Wong Lih-Ming, Tang Vincent, Peters Justin, Costello Anthony, Corcoran Niall
The Australian Prostate Cancer Centre at Epworth and Departments of Urology and Surgery, Royal Melbourne Hospital and University of Melbourne, Parkville, VIC, Australia.
Department of Urology, St. Vincent's Hospital Melbourne, Royal Melbourne Hospital and University of Melbourne, Parkville, VIC, Australia.
BJU Int. 2016 Apr;117 Suppl 4:82-7. doi: 10.1111/bju.13460.
To examine the feasibility of active surveillance for low volume Gleason sum (GS) 3 + 4 disease compared to GS 3 + 3 disease.
Retrospective review of 929 patients, with biopsy proven GS 3 + 3 and 3 + 4 PCa, undergoing upfront radical prostatectomy (RP) was performed. Suitability for AS was adapted from protocols by Royal Marsden Hospital, University of Toronto, and PRIAS by allowing Gleason 3 + 4 disease. The outcomes assessed were adverse pathology at RP (upgrading ≥GS 4 + 3 and/or upstaging ≥pT3) and biochemical recurrence (BCR) after RP.
Adverse pathology at RP was compared between GS 3 + 3 vs 3 + 4 groups.
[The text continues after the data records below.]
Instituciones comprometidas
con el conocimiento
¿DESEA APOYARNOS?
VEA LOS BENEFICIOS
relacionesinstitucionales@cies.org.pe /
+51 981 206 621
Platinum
When selecting patients using Royal Marsden (n = 714) or University of Toronto (n = 699) protocols, there was statistically significantly more adverse pathology at RP in GS 3 + 4 group (21% vs 31%, P = 0.0028 and 19% vs 33%, P=<0.001 respectively). Using the more stringent PRIAS protocol (n = 198), there was no statistical significant difference in groups. There was no difference in BCR survival between biopsy GS 3 + 3 and 3 + 4 groups, regardless of which AS protocol assessed. Pre-operative PSA and clinical staging were the predictors for BCR.
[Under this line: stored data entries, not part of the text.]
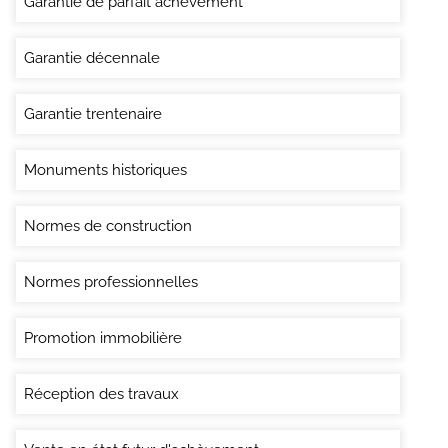
Garantie de parfait achevement
Garantie décennale
Garantie trentenaire
Monuments historiques
Normes de construction
Normes professionnelles
Promotion immobilière
Réception des travaux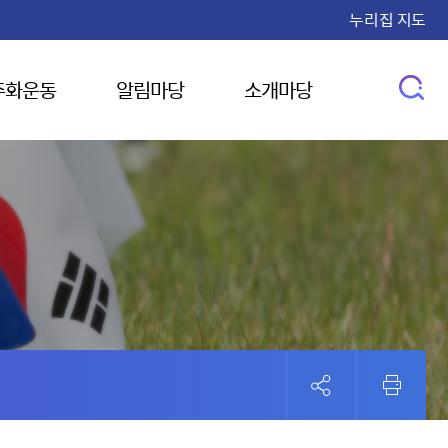
누리집 지도
주화운동
알림마당
소개마당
Presence of Gleason 3 + 4 at biopsy, when compared to 3 + 3, increases the risk of adverse pathology being present at radical prostatectomy for less stringent selection criteria. When considering AS, a stricter protocol such as PRIAS, limiting PSA density and number of positive cores to ≤2, appears to decrease the risk of adverse pathology. No differences in BCR were seen between biopsy 3 + 3 and 3 + 4 disease, regardless of AS selection criteria.
探讨与Gleason评分3+3疾病相比,对低体积Gleason总分(GS)3+4疾病进行主动监测的可行性。
对929例经活检证实为GS 3+3和3+4前列腺癌(PCa)且接受 upfront根治性前列腺切除术(RP)的患者进行回顾性研究。根据皇家马斯登医院、多伦多大学的方案以及PRIAS方案,调整了主动监测的适用性,纳入了Gleason评分3+4疾病。评估的结局指标为RP时的不良病理结果(升级至≥GS 4+3和/或分期至≥pT3)以及RP后的生化复发(BCR)。
比较了GS 3+3组和3+4组在RP时的不良病理结果。使用皇家马斯登医院方案(n = 714)或多伦多大学方案(n = 699)选择患者时,GS 3+4组在RP时出现不良病理结果的比例在统计学上显著更高(分别为21%对31%,P = 0.0028;19%对33%,P < 0.001)。使用更严格的PRIAS方案(n = 198)时,两组之间无统计学显著差异。无论采用哪种主动监测方案评估,活检GS 3+3组和3+4组之间的BCR生存率均无差异。术前PSA和临床分期是BCR的预测因素。
与Gleason评分3+3相比,活检时存在Gleason评分3+4会增加在根治性前列腺切除术中出现不良病理结果的风险,尤其是在选择标准不太严格的情况下。在考虑主动监测时,采用更严格的方案,如PRIAS,将PSA密度和阳性核心数量限制在≤2,似乎可以降低出现不良病理结果的风险。无论主动监测选择标准如何,活检3+3和3+4疾病之间的BCR无差异。